He claimed the council had failed to properly maintain the fence he fell over.
Judge John Leighton Williams QC said in the High Court ruling that although Mr Harvey had to bear the lion's share of responsibility for his own misfortune, the council should shoulder 25% of legal liability.
The council challenged his ruling, arguing that it placed an "impossible burden" on it.
Edward Faulks QC said the council should have no responsibility for a "simple accident" suffered by someone taking a risk of their own "free will".
In his ruling, Lord Justice Carnwath said Mr Harvey had every reason to believe he was entitled to be on the council's land and Plymouth's argument that they owed him no legal duty was "unrealistic".
However, the judge, sitting with Lord Justice Longmore and Lord Justice Hughes, said Mr Harvey could not meet the definition of a "visitor" under the 1957 Occupiers Liability Act and on that point of law the city council's appeal must succeed.

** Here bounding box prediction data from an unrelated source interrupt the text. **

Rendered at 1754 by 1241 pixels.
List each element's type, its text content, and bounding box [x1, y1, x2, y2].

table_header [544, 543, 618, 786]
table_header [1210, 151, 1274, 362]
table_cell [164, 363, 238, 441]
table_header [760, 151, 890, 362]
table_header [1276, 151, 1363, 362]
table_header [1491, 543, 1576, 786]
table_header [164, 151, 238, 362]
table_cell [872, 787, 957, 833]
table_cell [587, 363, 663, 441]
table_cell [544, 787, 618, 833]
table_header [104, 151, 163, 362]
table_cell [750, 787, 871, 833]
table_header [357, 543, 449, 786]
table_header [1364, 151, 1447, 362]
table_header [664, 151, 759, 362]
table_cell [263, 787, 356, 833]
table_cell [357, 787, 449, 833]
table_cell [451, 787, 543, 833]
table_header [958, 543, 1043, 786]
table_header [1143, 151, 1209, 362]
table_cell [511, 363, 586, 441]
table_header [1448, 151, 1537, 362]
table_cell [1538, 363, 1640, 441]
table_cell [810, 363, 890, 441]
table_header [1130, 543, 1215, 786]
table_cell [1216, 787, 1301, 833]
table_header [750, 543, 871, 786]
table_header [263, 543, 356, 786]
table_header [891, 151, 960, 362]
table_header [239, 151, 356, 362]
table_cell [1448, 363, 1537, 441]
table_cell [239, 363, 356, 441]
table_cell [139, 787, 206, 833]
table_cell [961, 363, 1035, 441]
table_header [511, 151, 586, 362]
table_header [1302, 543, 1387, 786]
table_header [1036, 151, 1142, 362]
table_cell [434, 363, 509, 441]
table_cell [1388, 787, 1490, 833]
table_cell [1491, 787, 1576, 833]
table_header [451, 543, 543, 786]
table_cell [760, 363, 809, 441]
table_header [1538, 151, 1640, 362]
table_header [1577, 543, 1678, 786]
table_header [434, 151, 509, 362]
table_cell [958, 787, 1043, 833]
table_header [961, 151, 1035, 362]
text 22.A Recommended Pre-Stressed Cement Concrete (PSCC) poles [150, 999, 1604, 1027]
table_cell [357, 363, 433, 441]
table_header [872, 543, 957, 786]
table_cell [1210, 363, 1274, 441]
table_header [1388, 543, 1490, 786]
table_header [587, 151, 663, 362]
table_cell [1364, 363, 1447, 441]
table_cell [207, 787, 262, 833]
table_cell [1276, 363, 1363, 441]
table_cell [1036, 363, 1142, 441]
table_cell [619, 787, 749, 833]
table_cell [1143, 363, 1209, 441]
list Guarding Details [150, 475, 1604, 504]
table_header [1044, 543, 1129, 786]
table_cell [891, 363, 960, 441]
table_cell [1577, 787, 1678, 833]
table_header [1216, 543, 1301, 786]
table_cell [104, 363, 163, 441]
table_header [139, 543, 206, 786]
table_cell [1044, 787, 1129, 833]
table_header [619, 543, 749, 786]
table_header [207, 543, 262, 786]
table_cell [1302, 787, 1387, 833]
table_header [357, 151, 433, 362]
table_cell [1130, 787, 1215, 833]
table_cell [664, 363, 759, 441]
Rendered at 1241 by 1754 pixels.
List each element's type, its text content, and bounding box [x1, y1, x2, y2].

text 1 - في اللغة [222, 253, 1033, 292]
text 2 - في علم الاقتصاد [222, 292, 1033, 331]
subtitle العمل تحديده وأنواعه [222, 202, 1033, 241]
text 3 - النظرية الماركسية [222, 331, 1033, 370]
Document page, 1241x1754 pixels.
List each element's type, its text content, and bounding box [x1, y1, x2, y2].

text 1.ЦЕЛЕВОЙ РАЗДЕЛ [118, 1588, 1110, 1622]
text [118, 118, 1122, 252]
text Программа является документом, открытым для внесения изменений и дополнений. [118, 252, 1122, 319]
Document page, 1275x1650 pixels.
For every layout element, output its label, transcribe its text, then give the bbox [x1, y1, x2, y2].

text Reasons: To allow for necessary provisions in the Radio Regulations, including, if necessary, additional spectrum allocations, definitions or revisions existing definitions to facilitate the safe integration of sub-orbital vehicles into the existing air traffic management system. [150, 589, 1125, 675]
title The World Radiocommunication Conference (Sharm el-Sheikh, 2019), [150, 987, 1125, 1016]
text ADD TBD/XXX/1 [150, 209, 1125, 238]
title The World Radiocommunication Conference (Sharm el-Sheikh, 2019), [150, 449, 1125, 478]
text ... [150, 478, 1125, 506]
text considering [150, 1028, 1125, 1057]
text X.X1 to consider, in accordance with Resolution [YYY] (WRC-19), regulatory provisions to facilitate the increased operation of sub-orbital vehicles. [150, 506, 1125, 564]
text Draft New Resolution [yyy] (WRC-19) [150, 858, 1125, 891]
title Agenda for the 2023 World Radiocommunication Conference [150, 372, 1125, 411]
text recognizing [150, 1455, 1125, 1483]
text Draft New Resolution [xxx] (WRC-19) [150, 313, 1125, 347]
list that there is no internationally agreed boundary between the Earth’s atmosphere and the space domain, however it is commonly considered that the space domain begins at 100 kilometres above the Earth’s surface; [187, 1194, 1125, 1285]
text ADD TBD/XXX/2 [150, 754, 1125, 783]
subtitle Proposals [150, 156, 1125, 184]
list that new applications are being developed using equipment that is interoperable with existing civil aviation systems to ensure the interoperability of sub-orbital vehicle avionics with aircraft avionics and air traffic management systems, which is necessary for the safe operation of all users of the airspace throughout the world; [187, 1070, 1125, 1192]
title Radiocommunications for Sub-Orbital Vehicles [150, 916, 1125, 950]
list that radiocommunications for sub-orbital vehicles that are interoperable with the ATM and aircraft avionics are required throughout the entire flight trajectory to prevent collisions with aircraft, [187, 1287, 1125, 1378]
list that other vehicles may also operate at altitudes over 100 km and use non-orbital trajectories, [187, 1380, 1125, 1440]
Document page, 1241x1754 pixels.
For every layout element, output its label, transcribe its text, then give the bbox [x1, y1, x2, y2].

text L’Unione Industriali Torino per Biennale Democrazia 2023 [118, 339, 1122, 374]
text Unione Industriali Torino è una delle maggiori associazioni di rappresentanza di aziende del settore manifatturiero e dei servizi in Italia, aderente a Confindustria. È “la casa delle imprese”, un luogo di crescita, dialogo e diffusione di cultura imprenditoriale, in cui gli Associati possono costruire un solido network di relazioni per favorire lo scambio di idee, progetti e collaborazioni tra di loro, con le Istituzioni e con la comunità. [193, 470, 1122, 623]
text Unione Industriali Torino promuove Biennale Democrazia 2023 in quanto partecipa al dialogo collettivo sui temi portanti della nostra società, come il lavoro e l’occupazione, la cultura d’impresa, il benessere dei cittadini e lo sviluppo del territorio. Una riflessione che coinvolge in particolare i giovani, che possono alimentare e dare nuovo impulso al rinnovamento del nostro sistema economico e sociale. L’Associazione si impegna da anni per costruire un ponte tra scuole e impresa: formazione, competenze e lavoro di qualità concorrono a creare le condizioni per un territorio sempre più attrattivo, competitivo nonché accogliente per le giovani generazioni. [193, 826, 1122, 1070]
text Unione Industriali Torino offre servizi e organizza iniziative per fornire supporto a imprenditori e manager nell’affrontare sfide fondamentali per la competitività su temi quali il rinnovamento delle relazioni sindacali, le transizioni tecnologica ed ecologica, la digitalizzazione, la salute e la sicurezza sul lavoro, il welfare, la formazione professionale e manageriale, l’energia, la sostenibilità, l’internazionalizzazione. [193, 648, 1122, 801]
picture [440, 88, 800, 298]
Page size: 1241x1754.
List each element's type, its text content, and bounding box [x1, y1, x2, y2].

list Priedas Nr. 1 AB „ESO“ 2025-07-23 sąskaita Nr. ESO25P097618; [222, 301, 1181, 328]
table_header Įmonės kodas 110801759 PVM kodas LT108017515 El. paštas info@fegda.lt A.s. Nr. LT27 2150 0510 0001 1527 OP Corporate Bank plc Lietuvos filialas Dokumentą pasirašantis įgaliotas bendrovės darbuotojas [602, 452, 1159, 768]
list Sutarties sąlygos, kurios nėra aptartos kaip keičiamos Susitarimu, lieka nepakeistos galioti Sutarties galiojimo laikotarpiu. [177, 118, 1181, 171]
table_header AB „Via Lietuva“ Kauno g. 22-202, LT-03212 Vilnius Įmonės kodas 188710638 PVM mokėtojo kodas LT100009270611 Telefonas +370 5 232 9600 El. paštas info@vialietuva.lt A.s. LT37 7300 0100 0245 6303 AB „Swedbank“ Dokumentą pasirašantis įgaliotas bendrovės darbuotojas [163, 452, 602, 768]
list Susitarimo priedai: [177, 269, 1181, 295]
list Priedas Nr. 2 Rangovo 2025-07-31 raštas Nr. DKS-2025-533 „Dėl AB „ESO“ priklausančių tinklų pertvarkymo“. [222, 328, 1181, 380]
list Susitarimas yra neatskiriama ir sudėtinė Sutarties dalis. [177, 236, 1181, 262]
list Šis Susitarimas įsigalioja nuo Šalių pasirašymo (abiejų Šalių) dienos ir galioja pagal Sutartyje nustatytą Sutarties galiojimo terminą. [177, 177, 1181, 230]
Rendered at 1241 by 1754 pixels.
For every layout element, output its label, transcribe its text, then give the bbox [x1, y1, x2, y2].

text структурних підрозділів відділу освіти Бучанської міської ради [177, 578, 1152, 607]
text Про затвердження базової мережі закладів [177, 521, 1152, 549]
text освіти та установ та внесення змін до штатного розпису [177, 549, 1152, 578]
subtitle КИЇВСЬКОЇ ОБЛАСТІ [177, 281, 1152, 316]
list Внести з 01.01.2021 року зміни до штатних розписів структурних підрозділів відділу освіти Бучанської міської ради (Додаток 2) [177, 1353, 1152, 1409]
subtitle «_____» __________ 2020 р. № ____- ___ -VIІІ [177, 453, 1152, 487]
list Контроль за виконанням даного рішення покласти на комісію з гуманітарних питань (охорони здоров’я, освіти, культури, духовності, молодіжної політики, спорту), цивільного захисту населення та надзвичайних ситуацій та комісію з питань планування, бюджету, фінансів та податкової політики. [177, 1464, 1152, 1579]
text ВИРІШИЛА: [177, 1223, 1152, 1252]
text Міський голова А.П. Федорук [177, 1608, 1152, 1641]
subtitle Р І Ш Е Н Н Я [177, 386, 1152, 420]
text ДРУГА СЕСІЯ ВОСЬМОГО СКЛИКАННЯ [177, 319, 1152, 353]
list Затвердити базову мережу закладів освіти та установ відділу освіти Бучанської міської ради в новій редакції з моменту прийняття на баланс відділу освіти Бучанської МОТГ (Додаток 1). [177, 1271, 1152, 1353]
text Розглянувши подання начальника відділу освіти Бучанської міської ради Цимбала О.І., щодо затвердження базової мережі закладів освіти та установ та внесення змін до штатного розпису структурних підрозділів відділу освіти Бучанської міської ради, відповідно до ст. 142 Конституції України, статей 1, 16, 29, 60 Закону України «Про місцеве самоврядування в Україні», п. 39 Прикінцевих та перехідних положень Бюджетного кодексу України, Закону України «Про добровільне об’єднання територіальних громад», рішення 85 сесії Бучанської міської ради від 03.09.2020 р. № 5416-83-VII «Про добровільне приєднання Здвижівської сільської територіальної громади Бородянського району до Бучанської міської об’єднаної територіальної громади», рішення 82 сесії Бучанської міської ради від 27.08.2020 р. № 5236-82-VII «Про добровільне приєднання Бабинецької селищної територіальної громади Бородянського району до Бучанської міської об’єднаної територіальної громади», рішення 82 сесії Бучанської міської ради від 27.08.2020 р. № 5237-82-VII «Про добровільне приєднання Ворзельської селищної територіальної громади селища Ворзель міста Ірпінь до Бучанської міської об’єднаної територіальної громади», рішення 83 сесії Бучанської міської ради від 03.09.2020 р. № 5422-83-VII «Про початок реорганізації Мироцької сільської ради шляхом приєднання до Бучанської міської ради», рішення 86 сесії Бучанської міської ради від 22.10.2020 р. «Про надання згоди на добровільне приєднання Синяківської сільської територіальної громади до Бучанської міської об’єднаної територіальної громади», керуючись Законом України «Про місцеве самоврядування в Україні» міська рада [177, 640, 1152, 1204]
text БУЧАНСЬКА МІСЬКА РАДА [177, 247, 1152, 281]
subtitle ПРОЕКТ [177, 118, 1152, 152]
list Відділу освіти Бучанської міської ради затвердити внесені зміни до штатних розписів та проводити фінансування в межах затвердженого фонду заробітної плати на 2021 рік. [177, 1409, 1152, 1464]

"I reach this conclusion with considerable sympathy for the claimant, whose life has been blighted by a tragic accident," Lord Justice Carnwath said.
Plymouth City Council said it was satisfied with the judgement.
A spokesman said: "This is a very sad case where a young man has been left with life-changing injuries.
"This was a tragic accident and the council has considerable sympathy for Mr Harvey."
Mr Harvey's counsel, Stephen Killalea QC, was not available for comment.